Speaking against the background of recent unimpressive performances by Okagbare, Gora lamented that Nigeria’s athletics administrators had been paying lip service to grassroots development and this was rather unfortunate.
“I said this same thing sometime last year, and up till this moment there is nobody we can pinpoint or point at as a possible replacement for this talented athlete that nature has begun to take its course on.
“In Nigerian athletics unfortunately, there is a talk of `catch them young’ grassroots development. But I haven’t seen anything in that direction.
“If that was the case and we are quite serious with it, we would have had young and talented athletes replacing Okagbare,” he said.
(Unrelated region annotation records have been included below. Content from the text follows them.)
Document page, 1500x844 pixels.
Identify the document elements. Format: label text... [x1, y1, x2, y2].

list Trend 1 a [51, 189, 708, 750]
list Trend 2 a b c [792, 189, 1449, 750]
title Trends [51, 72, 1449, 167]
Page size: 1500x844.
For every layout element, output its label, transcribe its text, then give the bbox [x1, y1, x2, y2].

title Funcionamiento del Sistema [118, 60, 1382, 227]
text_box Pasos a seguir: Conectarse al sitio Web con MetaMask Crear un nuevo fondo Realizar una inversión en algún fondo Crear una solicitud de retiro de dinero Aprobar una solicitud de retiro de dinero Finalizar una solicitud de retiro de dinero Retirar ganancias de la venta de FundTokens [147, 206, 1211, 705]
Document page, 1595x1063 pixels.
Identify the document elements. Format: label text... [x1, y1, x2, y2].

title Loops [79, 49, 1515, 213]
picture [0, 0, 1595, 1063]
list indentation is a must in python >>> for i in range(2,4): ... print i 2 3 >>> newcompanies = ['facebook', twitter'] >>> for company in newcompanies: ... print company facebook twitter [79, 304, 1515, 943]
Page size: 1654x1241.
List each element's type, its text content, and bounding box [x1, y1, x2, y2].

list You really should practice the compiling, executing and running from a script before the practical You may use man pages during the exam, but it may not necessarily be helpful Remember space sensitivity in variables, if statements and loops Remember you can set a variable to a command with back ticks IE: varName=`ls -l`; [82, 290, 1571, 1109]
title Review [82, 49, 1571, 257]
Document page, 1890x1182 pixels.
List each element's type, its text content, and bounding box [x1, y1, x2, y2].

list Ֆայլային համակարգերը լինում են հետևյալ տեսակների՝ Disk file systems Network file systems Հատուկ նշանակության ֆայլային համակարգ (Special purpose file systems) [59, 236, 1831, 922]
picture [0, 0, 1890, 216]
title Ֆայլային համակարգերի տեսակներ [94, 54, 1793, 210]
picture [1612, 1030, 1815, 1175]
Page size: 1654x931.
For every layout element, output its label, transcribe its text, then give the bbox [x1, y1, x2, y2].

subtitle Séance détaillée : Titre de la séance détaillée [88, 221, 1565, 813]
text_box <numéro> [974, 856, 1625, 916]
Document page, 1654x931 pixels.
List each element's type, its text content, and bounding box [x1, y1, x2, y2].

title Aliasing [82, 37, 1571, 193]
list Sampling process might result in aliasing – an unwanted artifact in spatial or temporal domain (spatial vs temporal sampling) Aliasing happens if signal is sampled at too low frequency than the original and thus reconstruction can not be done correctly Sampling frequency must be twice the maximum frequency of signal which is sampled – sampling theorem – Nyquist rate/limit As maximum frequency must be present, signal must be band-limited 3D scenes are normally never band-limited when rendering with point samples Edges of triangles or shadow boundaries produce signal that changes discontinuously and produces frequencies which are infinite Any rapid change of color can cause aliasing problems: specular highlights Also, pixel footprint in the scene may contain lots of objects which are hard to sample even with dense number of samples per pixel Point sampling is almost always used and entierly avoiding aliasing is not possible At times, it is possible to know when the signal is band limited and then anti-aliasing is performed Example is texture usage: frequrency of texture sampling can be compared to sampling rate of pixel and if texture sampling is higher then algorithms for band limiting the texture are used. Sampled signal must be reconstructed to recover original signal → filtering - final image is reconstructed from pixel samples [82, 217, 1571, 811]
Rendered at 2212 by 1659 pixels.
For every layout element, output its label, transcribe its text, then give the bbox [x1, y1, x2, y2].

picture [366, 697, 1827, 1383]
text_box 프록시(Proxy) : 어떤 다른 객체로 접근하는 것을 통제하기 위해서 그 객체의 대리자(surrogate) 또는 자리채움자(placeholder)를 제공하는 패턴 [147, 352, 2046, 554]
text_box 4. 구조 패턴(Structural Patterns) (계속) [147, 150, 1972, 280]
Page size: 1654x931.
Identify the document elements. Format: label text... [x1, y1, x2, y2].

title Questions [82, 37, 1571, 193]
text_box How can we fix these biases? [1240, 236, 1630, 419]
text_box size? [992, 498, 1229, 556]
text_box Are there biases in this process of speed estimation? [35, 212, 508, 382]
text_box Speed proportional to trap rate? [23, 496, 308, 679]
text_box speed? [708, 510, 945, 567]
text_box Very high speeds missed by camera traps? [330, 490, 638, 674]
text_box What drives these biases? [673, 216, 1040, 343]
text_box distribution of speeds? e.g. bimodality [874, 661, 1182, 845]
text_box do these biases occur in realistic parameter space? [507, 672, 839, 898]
Okagbare, one of Africa’s most successful sprinters, will not be in action when the IAAF Diamond League makes its second of 14 stops this weekend in Shanghai, China.
She finished with an uninspiring 23.15 seconds to place sixth in the opening leg of the money-spinning one day meeting last weekend in Doha, Qatar.
This would be the second straight season the Nigerian 100m record holder at 10.79 seconds will be missing the IAAF Diamond League meeting in Shanghai.
She had made her debut in 2011, coming third in 11.23 seconds in the 100m.
Gora, who was Nigeria’s Chef de Mission at the 2011 New Delhi Commonwealth Games,
“By now, there should be a replacement for Okagbare already if the grassroots development programme was yielding the desired result.
“She’s a wonderful woman, well determined and her passion for this country is highly commendable, but by now somebody would have replaced her.
“We should by now not only have one, but very many other new crop of young athletes coming up to do Nigeria proud.
“So, I don’t know what we are really doing in grassroots sports development,” he said.
Gora lamented that what the country was having was a situation of having individual athletes attending competitions without training.
“They cannot embark on any serious training because first they don’t have a coach, and that’s the truth, as sad as it is. We can’t take good coaching away from sports,” he said.